I'm not sure how I got here.

But what is 'here' exactly? Is it a place? A location? Somewhere with some psychotic underlying cause that I am currently unaware of? Well, I know that I am on Earth, which mean I am currently alive on one of the many landmasses that Earth possesses. And if I am on a landmass, then I am living in a place. Yes! I am currently a college student living in a city, so we're getting somewhere. Specifically, I live in a neighborhood, which is small and quiet, and in that neighborhood is a house. The house is nice, cozy and doesn't seem to be overbearing nor constraining. In that house is a room that I call my own, yet it's not mine. The house is also not my own, so why am I here? Why am I in this city? Why am I on this landmass? Most importantly, why am I here? What was I doing before this? I can't seem to remember, no matter how hard I try.

Wait, who am I? I mean, I know that I am human and that I am a college student, but I can't seem to figure out who I am? But that doesn't make sense! I should have some sort of clue about who I am, I mean, there are others around me that have a face, a story to tell. Why does my head throb when I try to visualize what I look like? But why is it so blurry? There's this tight knot in my chest whenever I try to get a sense of bearing about myself. This heavy ache in my chest seems to be getting heavier and more painful by the minute. I'm scared. But what am I so scared about? I don't know what's going on anymore, I need something or someone to tell me what's going on, but my voice isn't coming out. I can't seem to hear anything, no people, no cars, no animals, or even the hint of car horns in the distance.

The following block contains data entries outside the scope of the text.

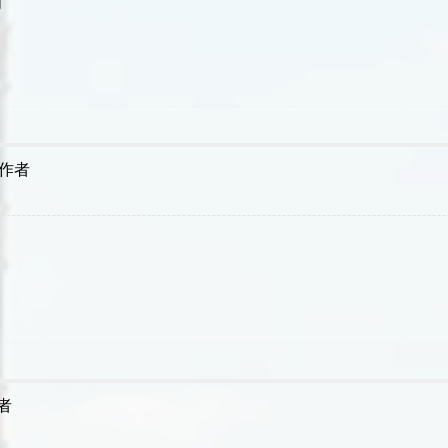
明
作者
者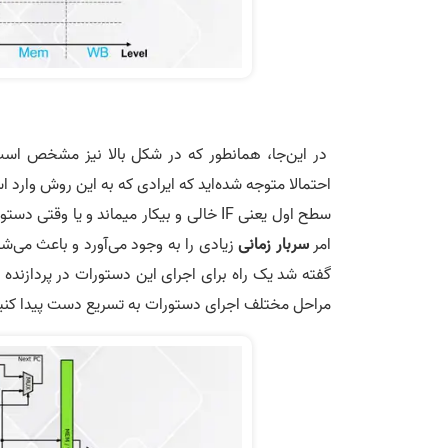
در این‌جا، همانطور که در شکل بالا نیز مشخص است
احتمالا متوجه شده‌اید که ایرادی که به این روش وارد
سطح اول یعنی IF خالی و بیکار میماند و یا وقتی دستور اول در سطح
امر
سربار زمانی
زیادی را به وجود می‌آورد و باعث می‌ش
گفته شد یک راه برای اجرای این دستورات در پردازنده
مراحل مختلف اجرای دستورات به تسریع دست پیدا کنیم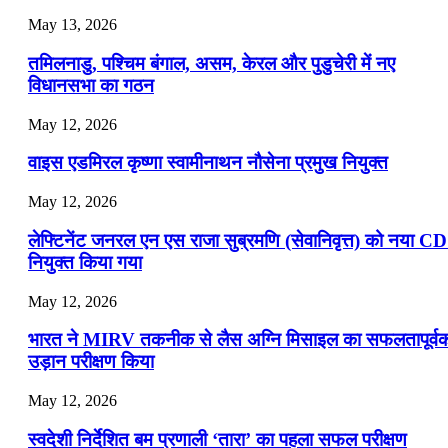
July 19, 2026
May 13, 2026
📝 डेली करेंट अफेयर्स: 16-18 जुलाई 2026
तमिलनाडु, पश्चिम बंगाल, असम, केरल और पुडुचेरी में नए
विधानसभा का गठन
May 12, 2026
वाइस एडमिरल कृष्णा स्वामीनाथन नौसेना प्रमुख नियुक्त
May 12, 2026
लेफ्टिनेंट जनरल एन एस राजा सुब्रमणि (सेवानिवृत्त) को नया C
नियुक्त किया गया
May 12, 2026
भारत ने MIRV तकनीक से लैस अग्नि मिसाइल का सफलतापूर्व
उड़ान परीक्षण किया
May 12, 2026
स्वदेशी निर्देशित बम प्रणाली ‘तारा’ का पहला सफल परीक्षण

Absolutely nothing. I'm panicking now.

I'm not sure why, but the silence is killing me. I need something to distract me while I think. I try to look observe my surroundings for something to use, anything, but I can't see anything. Wait, wasn't I just in a room just now? The once white walls that lined my room were now gone and pure darkness has replaced it. What surrounded me was pure black nothingness. I want to scream out, but my voice won't let me and so I started to move my way through the dark, carefully feeling my surroundings with my hands, but I didn't feel anything. The fear is starting to overcome my body at this point, and I broke out into a sprint. I don't care if I run into something at this point, because pain is an indicator that you're alive and also, if I run into something, then I can map an area out. But, as I kept running, the darkness continued to engulf everything, including my ability to feel and more importantly, my sense of reasoning.

What do I do? Where am I supposed to go?

I'm scared, I don't want to be here

I can't see, I can't hear

Who the hell am I?

Why am I here?

It's painful. The darkness started to bear down on my heart, and I felt like this astounding pressure brought forth emotions that I never knew I had. Guilt, hatred, jealousy, self-loathing, despair, sadness. All of it hit me like a tidal wave, all at the same time, and with it, accompany of new thoughts.

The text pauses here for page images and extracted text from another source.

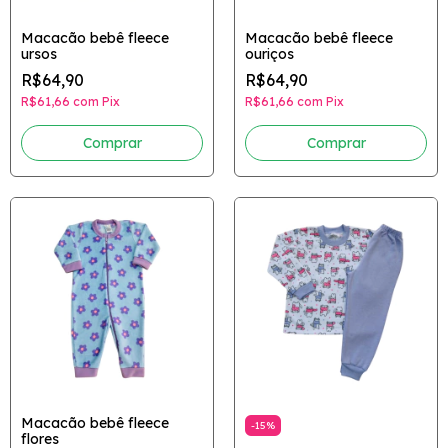
Macacão bebê fleece
Macacão bebê fleece
ursos
ouriços
R$64,90
R$64,90
R$61,66
com
Pix
R$61,66
com
Pix
Comprar
Comprar
Macacão bebê fleece
-
15
%
flores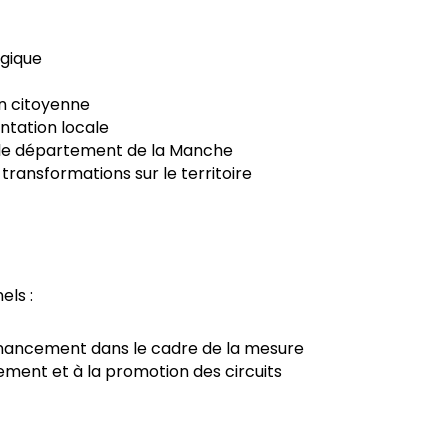
ogique
on citoyenne
ntation locale
s le département de la Manche
transformations sur le territoire
els :
inancement dans le cadre de la mesure
ement et à la promotion des circuits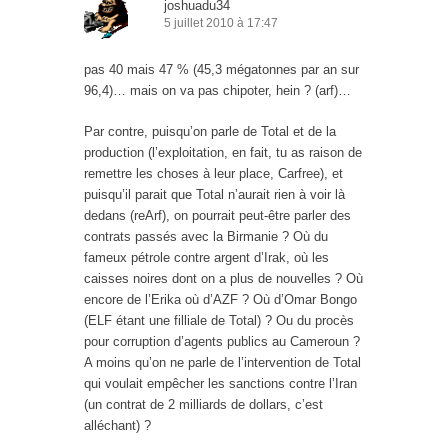
joshuadu34
5 juillet 2010 à 17:47
pas 40 mais 47 % (45,3 mégatonnes par an sur
96,4)… mais on va pas chipoter, hein ? (arf)…
Par contre, puisqu’on parle de Total et de la
production (l’exploitation, en fait, tu as raison de
remettre les choses à leur place, Carfree), et
puisqu’il parait que Total n’aurait rien à voir là
dedans (reArf), on pourrait peut-être parler des
contrats passés avec la Birmanie ? Où du
fameux pétrole contre argent d’Irak, où les
caisses noires dont on a plus de nouvelles ? Où
encore de l’Erika où d’AZF ? Où d’Omar Bongo
(ELF étant une filliale de Total) ? Ou du procès
pour corruption d’agents publics au Cameroun ?
A moins qu’on ne parle de l’intervention de Total
qui voulait empêcher les sanctions contre l’Iran
(un contrat de 2 milliards de dollars, c’est
alléchant) ?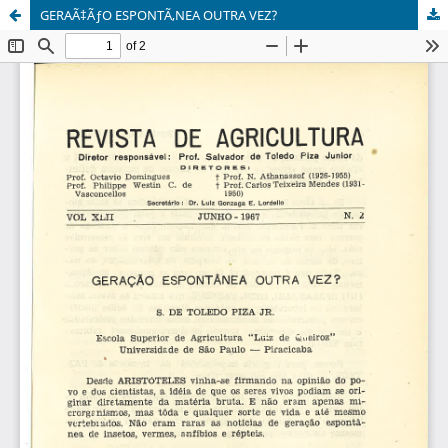
GERAÃ‡ÃƒO ESPONTÃ‚NEA OUTRA VEZ?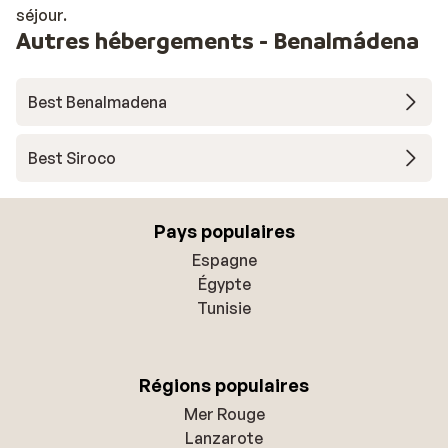
séjour.
Autres hébergements - Benalmádena
Best Benalmadena
Best Siroco
Pays populaires
Espagne
Égypte
Tunisie
Régions populaires
Mer Rouge
Lanzarote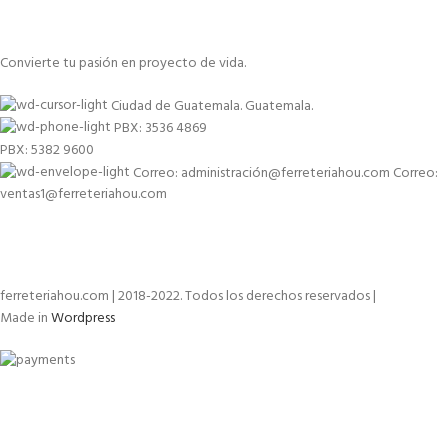
Convierte tu pasión en proyecto de vida.
Ciudad de Guatemala. Guatemala.
PBX: 3536 4869
PBX: 5382 9600
Correo: administración@ferreteriahou.com Correo:
ventas1@ferreteriahou.com
ferreteriahou.com | 2018-2022. Todos los derechos reservados |
Made in
Wordpress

Why can't I do anything right?

Why do I feel so worthless right now?

Why do I feel so numb?

Why do I feel such an overwhelming amount of guilt?

Am I guilty of living?

Am I a good person?

Do I deserve anything?

Do I deserve love, happiness?

I'm screaming at this point, because I want it to stop. I want everything to fucking stop. The pain, everything, needs to just stop!

Why am I alive?

I feel so lonely

Why can't I love the people who love me?

Why do I feel so empty?

Why is everybody leaving me?

Why doesn't anybody notice me?

The guilt, pain, and everything in between was becoming too much. I'm crying, yet I'm not crying because something inside me told me that crying will just make things worse, a worthless action with no value. I just wanted everything to end.

'I didn't do anything to deserve this!' My mind yelled. 'Why does it have to be me? I didn't do anything wrong!'

'Oh, but you do deserve this.' said the voice in the back of my head. 'You deserve to feel pain because you hurt the ones you love the most. You neglect your precious ones and leave them to rot. You don't have what if takes to love or to do anything. You should just die.'

'But I don't want to die! I have family and friends that I'll make sad if I die!'

'Do you honestly believe that they love you? You're emotionally disconnected from them and because of that, you don't give a damn about them.'

'But…my family! They care about me!' I yelled back.

'I'm sure they do, but you're not particularly close to any of them and once they're gone, you're by yourself. No one will bother with you anymore. At this point, you're just a useless burden.'

I bang my head against my knees to try and quell my psychotic thoughts.

'Please, just let me go. I don't want to feel this anymore. I just want to go back home...'

"Don't worry."

I gasped and turned around, coming face to face with a pair of emotionless eyes and a sinister grin, filled with malevolent intent.

"You're not needed anymore, so I'll take your place." I said with a grin as broke my own neck.